Santolina chamaecyparissus

This attractive little evergreen sub-shrub from the Mediterranean, also called lavender cotton, has been grown in Britain since the sixteenth century, both as a medicinal herb, as a drying plant, and as a clipping plant to edge parterres and knot gardens. It rivals lavender as a neat plant for a low garden hedge.

The small bushes, 12 to 18 inches (30 to 45 cm) high, are so covered with a woolly protective felting that they are almost white.
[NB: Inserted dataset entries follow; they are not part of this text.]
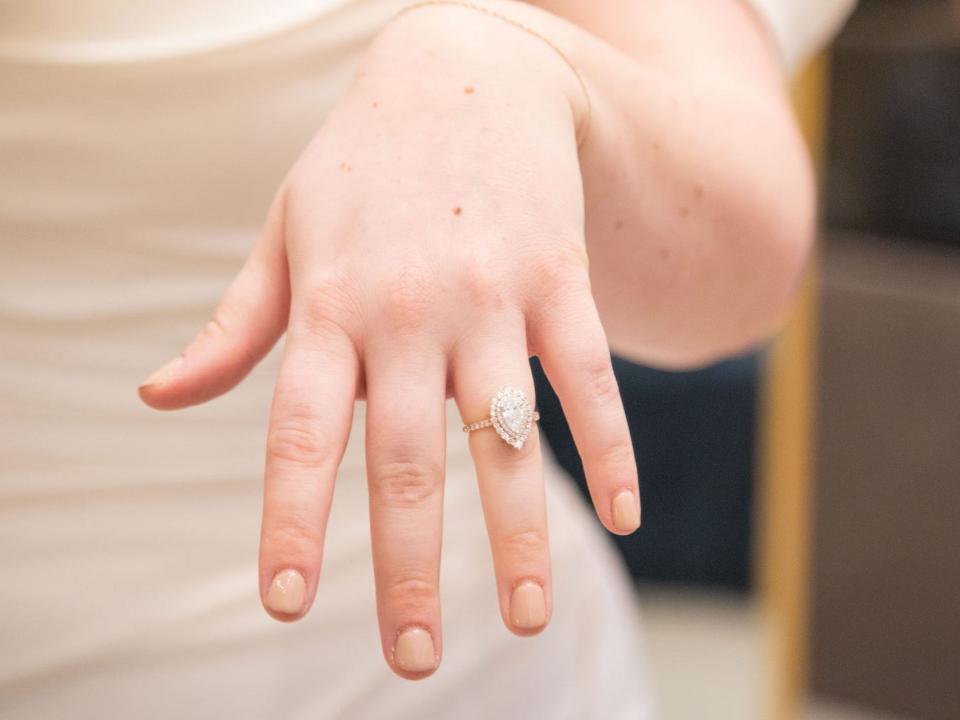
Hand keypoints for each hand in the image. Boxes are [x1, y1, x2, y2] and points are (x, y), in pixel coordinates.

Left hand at [138, 6, 638, 679]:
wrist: (469, 71)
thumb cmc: (364, 168)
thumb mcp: (284, 234)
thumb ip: (232, 326)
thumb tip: (157, 398)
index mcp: (331, 308)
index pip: (301, 433)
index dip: (293, 521)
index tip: (288, 604)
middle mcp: (409, 311)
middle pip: (409, 457)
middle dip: (409, 566)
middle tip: (411, 658)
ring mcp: (493, 295)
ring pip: (508, 432)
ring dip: (520, 534)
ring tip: (530, 620)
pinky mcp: (560, 279)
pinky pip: (590, 375)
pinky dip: (612, 448)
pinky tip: (624, 516)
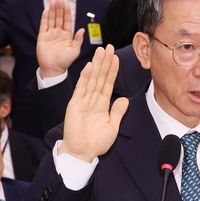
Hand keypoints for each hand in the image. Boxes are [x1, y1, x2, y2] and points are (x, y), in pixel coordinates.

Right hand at [36, 0, 84, 78]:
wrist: (53, 69)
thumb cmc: (65, 61)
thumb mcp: (75, 50)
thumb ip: (78, 40)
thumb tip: (82, 29)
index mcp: (68, 35)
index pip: (67, 21)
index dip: (67, 13)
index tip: (67, 4)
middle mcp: (59, 33)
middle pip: (59, 18)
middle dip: (59, 9)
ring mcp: (50, 34)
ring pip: (51, 19)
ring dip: (52, 10)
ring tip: (53, 1)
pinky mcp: (42, 37)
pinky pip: (43, 25)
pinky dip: (45, 18)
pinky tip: (46, 10)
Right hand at [59, 45, 128, 161]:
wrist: (82, 153)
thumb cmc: (96, 142)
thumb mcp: (112, 126)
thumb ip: (118, 112)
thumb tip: (125, 99)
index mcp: (101, 104)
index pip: (108, 83)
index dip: (112, 70)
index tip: (117, 58)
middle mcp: (92, 99)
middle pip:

The whole plant is crowded with small, narrow, feathery leaves which are aromatic, the smell being rather pungent, and in late summer long-stalked heads of small yellow flowers appear, like tiny balls of wool. The colour is coarse, and, as with other silver-leaved composite plants, like Sene-cio, the plant is prettier without them.

Today, lavender cotton is usually grown in the herb garden, where it looks appropriately trim and tidy. Sometimes it is used as an edging to formal rosebeds, but the yellow flowers are a distraction and some gardeners cut them off. It is also a good plant to put in groups at the front of a mixed border, providing attractive foliage to hide the stalks of very tall summer plants like achilleas.

Treat this santolina like lavender, putting in the plants 18 inches (45 cm) apart in sun in light, well-drained soil, and clipping them hard in spring. Take cuttings in late summer in case the plants succumb to a severe winter.